METHODS: We performed a retrospective analysis of prospectively collected data from all patients undergoing LEB for chronic limb-threatening ischemia (CLTI) or acute limb ischemia (ALI) in the Vascular Quality Initiative between 2003 and 2017. Our primary outcome was the combined endpoint of in-hospital major adverse limb event (MALE; major amputation or revascularization) or 30-day mortality. We performed mixed effects logistic regression clustering at the level of the center and the surgeon to compare outcomes on the weekend vs weekdays.
RESULTS: We included 32,261 LEB procedures, of which 1020 (3.2%) were performed on the weekend. For CLTI, 501 LEBs (2.6%) were performed on the weekend. In unadjusted analysis, the rate of combined mortality plus MALE was 23% on the weekend compared to 16% on weekdays (P<.001). The 30-day mortality rate was 3.2% vs. 2.2%, respectively (P=.12), and the rate of MALE was 20% vs. 14% (P<.001). For ALI, 441 LEBs (10.6%) were performed on the weekend. In unadjusted analysis, the rate of combined mortality plus MALE was 33% on the weekend compared to 21% on weekdays (P<.001). The 30-day mortality rate was 6.6% vs. 3.6%, respectively (P=.002), and the rate of MALE was 28.4% vs. 18.5% (P<.001). After multivariable adjustment (for baseline characteristics, weekend surgery for CLTI and ALI were both associated with higher odds of combined mortality plus MALE compared to weekday surgery (CLTI: OR 1.3, 95% CI 1.02-1.6, P=.04; ALI: OR 1.3 95% CI 1.0-1.4, P=.04).

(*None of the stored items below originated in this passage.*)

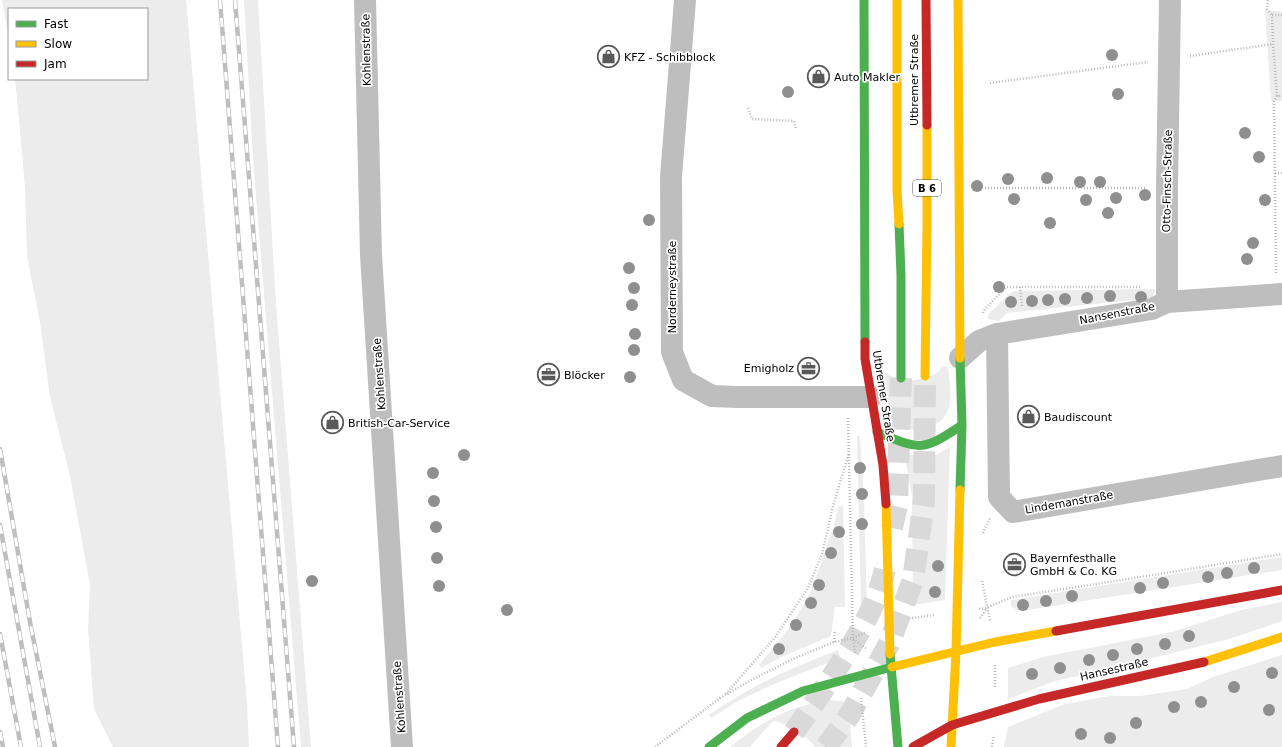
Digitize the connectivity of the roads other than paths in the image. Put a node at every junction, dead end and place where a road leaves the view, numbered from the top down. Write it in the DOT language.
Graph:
graph roads {
  1 [pos="365,0"];
  2 [pos="685,0"];
  3 [pos="864,0"];
  4 [pos="897,0"];
  5 [pos="926,0"];
  6 [pos="958,0"];
  7 [pos="1170,0"];
  8 [pos="1281,294"];
  9 [pos="1167,302"];
  10 [pos="988,338"];
  11 [pos="960,358"];
  12 [pos="925,376"];
  13 [pos="901,378"];
  14 [pos="871,397"];
  15 [pos="962,425"];
  16 [pos="877,432"];
  17 [pos="1282,466"];
  18 [pos="1282,590"];
  19 [pos="1282,637"];
  20 [pos="956,652"];
  21 [pos="890,667"];
  22 [pos="952,726"];
  23 [pos="794,732"];
  24 [pos="402,747"];
  25 [pos="709,747"];
  26 [pos="781,747"];
  27 [pos="898,747"];
  28 [pos="912,747"];
  29 [pos="951,747"];
  1 -- 24 [label="street, Kohlenstraße"];
  2 -- 14 [label="street, Norderneystraße"];
  3 -- 14 [label="main road, Utbremer Straße"];
  4 -- 13 [label="main road, Utbremer Straße / B 6"];
  5 -- 12 [label="main road, Utbremer Straße / B 6"];
  6 -- 11 [label="main road"];
  7 -- 9 [label="street, Otto-Finsch-Straße"];
  8 -- 9 [label="street, Nansenstraße"];
  9 -- 10 [label="street, Nansenstraße"];
  10 -- 11 [label="street"];
  10 -- 17 [label="street, Lindemanstraße"];
  11 -- 15 [label="main road"];
  14 -- 16 [label="main road, Utbremer Straße"];
  15 -- 16 [label="main road"];
  15 -- 20 [label="main road"];
  16 -- 21 [label="main road, Utbremer Straße"];
  18 -- 20 [label="main road"];
  19 -- 22 [label="main road, Hansestraße"];
  20 -- 21 [label="main road"];
  20 -- 22 [label="main road"];
  21 -- 25 [label="main road"];
  21 -- 27 [label="main road, Utbremer Straße"];
  22 -- 28 [label="main road, Hansestraße"];
  22 -- 29 [label="main road"];
  23 -- 26 [label="main road"];
}
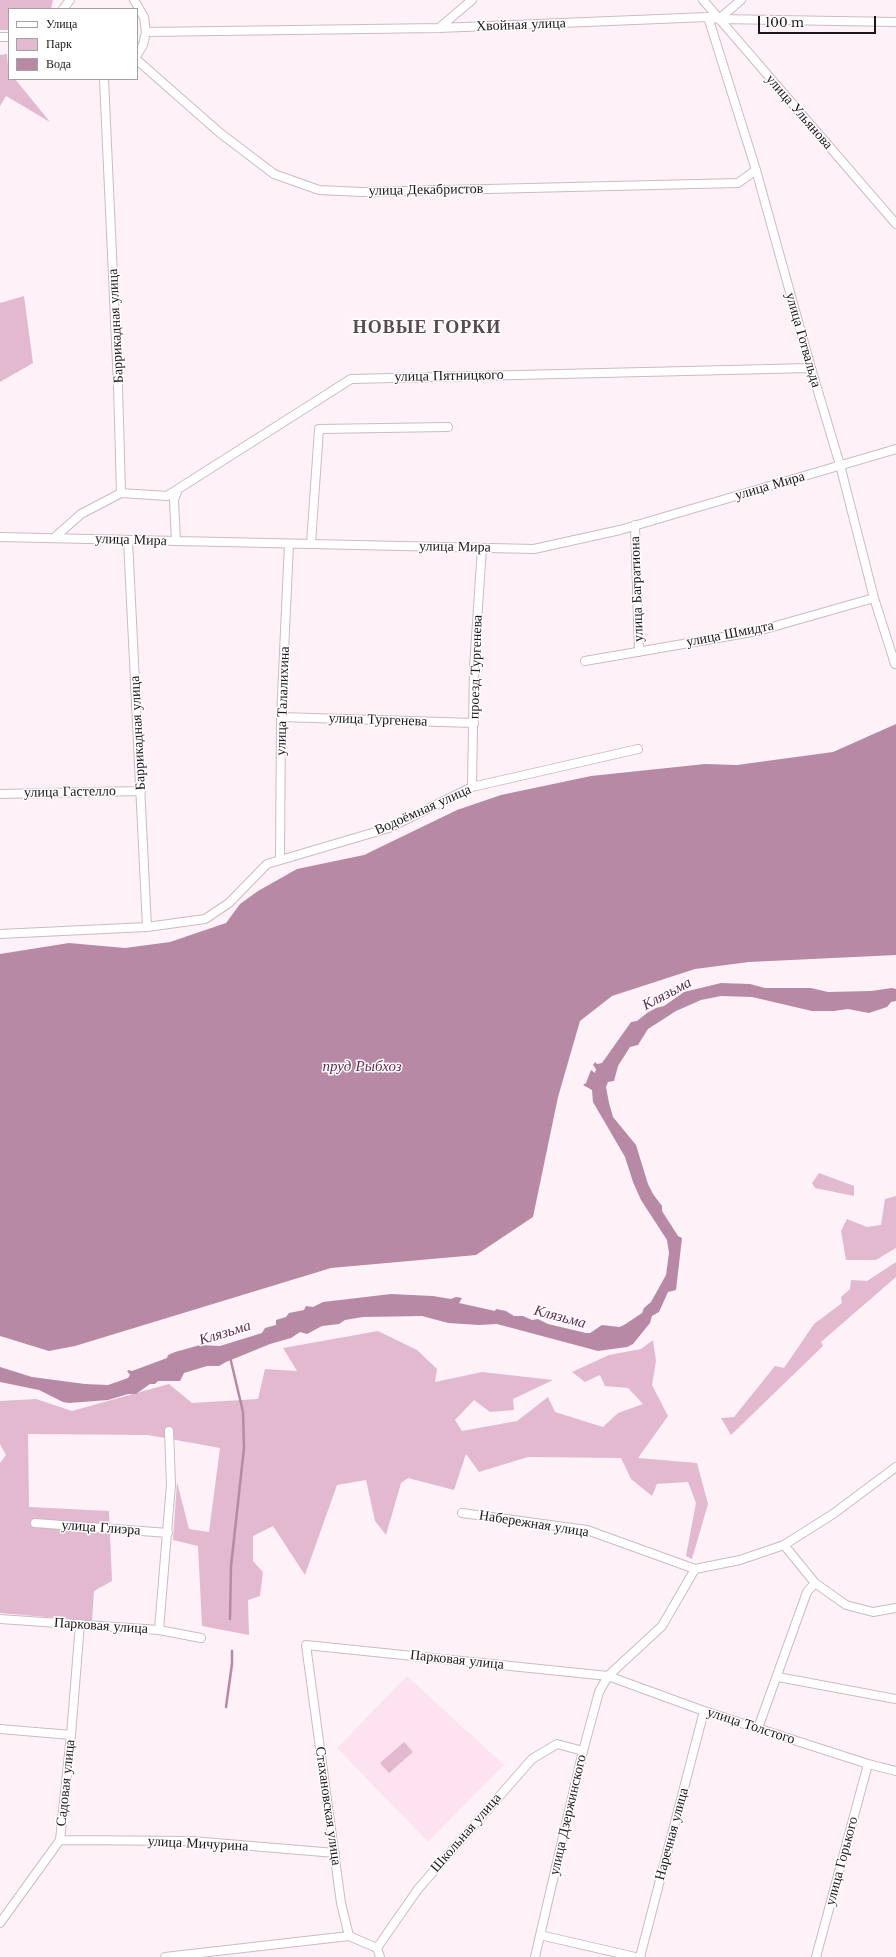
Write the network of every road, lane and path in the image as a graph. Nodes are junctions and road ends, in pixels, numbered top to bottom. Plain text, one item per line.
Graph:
1 (70, 0) edge
2 (472, 0) edge
3 (703, 0) edge
4 (741, 0) edge
5 (138, 1) edge
6 (64, 8) edge
7 (708, 17) junction
8 (719, 19) junction
9 (896, 22) edge
10 (439, 28) junction
11 (146, 32) junction
12 (138, 54) edge
13 (138, 61) edge
14 (104, 80) edge
15 (756, 170) junction
16 (895, 221) edge
17 (811, 368) junction
18 (448, 427) dead end
19 (896, 449) edge
20 (840, 465) junction
21 (178, 488) junction
22 (121, 493) junction
23 (635, 525) junction
24 (0, 537) edge
25 (55, 537) junction
26 (128, 540) junction
27 (176, 541) junction
28 (289, 544) junction
29 (311, 544) junction
30 (482, 548) junction
31 (874, 598) junction
32 (639, 652) junction
33 (585, 661) dead end
34 (895, 664) dead end
35 (281, 717) junction
36 (474, 723) junction
37 (638, 749) dead end
38 (472, 787) junction
39 (141, 791) junction
40 (0, 794) edge
41 (280, 859) junction
42 (147, 927) junction
43 (0, 934) edge
44 (169, 1431) dead end
45 (896, 1467) edge
46 (462, 1513) dead end
47 (35, 1523) dead end
48 (168, 1533) junction
49 (784, 1545) junction
50 (695, 1568) junction
51 (815, 1583) junction
52 (896, 1608) edge
53 (0, 1619) edge
54 (80, 1624) junction
55 (159, 1630) junction
56 (200, 1638) dead end
57 (306, 1645) joint
58 (608, 1676) junction
59 (778, 1677) junction
60 (896, 1699) edge
61 (704, 1711) junction
62 (758, 1728) junction
63 (0, 1729) edge
64 (71, 1735) junction
65 (583, 1752) junction
66 (868, 1764) junction
67 (896, 1771) edge
68 (60, 1840) junction
69 (335, 1853) junction
70 (0, 1923) edge
71 (540, 1935) junction
72 (349, 1936) junction
73 (377, 1948) junction
74 (203, 1955) edge
75 (165, 1957) edge
76 (380, 1957) edge
77 (535, 1957) edge
78 (635, 1957) edge
79 (640, 1957) edge
80 (816, 1957) edge

1 - 6 street
2 - 10 street
3 - 8 street, улица Ульянова
4 - 8 street
5 - 11 street
7 - 8 street, Хвойная улица
7 - 10 street, Хвойная улица
7 - 15 street, улица Готвальда
8 - 9 street, Хвойная улица
8 - 16 street, улица Ульянова
10 - 11 street, Хвойная улица
11 - 12 street
13 - 15 street, улица Декабристов
14 - 22 street, Баррикадная улица
15 - 17 street, улица Готвальда
17 - 20 street, улица Готвальда
17 - 21 street, улица Пятницкого
18 - 29 street
19 - 20 street, улица Мира
20 - 23 street, улица Мира
20 - 31 street, улица Готвальда
21 - 22 street, улица Пятницкого
21 - 27 street
22 - 25 street
23 - 30 street, улица Мира
23 - 32 street, улица Багратиона
24 - 25 street, улица Мира
25 - 26 street, улица Мира
26 - 27 street, улица Мира
26 - 39 street, Баррикадная улица
27 - 28 street, улица Мира
28 - 29 street, улица Мира
28 - 35 street, улица Талалихина
29 - 30 street, улица Мира
30 - 36 street, проезд Тургенева
31 - 32 street, улица Шмидта
31 - 34 street, улица Готвальда
32 - 33 street, улица Шмидта
35 - 36 street, улица Тургенева
35 - 41 street, улица Талалихина
36 - 38 street, проезд Тургенева
37 - 38 street, Водоёмная улица
38 - 41 street, Водоёмная улица
39 - 40 street, улица Гастелло
39 - 42 street, Баррикадная улица
41 - 42 street, Водоёмная улица
42 - 43 street, Водоёмная улица
44 - 48 street
45 - 49 street
46 - 50 street, Набережная улица
47 - 48 street, улица Глиэра
48 - 55 street
49 - 50 street
49 - 51 street
50 - 58 street
51 - 52 street
51 - 59 street
53 - 54 street, Парковая улица
54 - 55 street, Парковая улица
54 - 64 street, Садовая улица
55 - 56 street, Парковая улица
57 - 58 street, Парковая улица
57 - 69 street, Стахановская улица
58 - 61 street, улица Толстого
58 - 65 street, улица Дзержинского
59 - 60 street
59 - 62 street
61 - 62 street, улица Толстого
61 - 79 street, Наречная улица
62 - 66 street, улица Толстого
63 - 64 street
64 - 68 street, Садовая улица
65 - 71 street, улица Дзержинского
65 - 73 street, Школьная улица
66 - 67 street, улица Толстого
66 - 80 street, улица Горького
68 - 69 street, улица Мичурина
68 - 70 street, Садовая улица
69 - 72 street, Стахановская улица
71 - 77 street, улица Дзержинского
71 - 78 street
72 - 73 street
72 - 74 street
73 - 76 street
74 - 75 street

CONCLUSIONS: Rates of 30-day mortality or MALE for patients undergoing LEB for CLTI or ALI were higher following procedures performed on the weekend. The worse outcomes in patients with ALI who underwent an operation on the weekend likely reflect a cohort of people who were too sick to delay revascularization. However, the need for CLTI revascularization on a weekend is more likely to reflect OR availability which should prompt re-evaluation of weekday resources for these complex patients.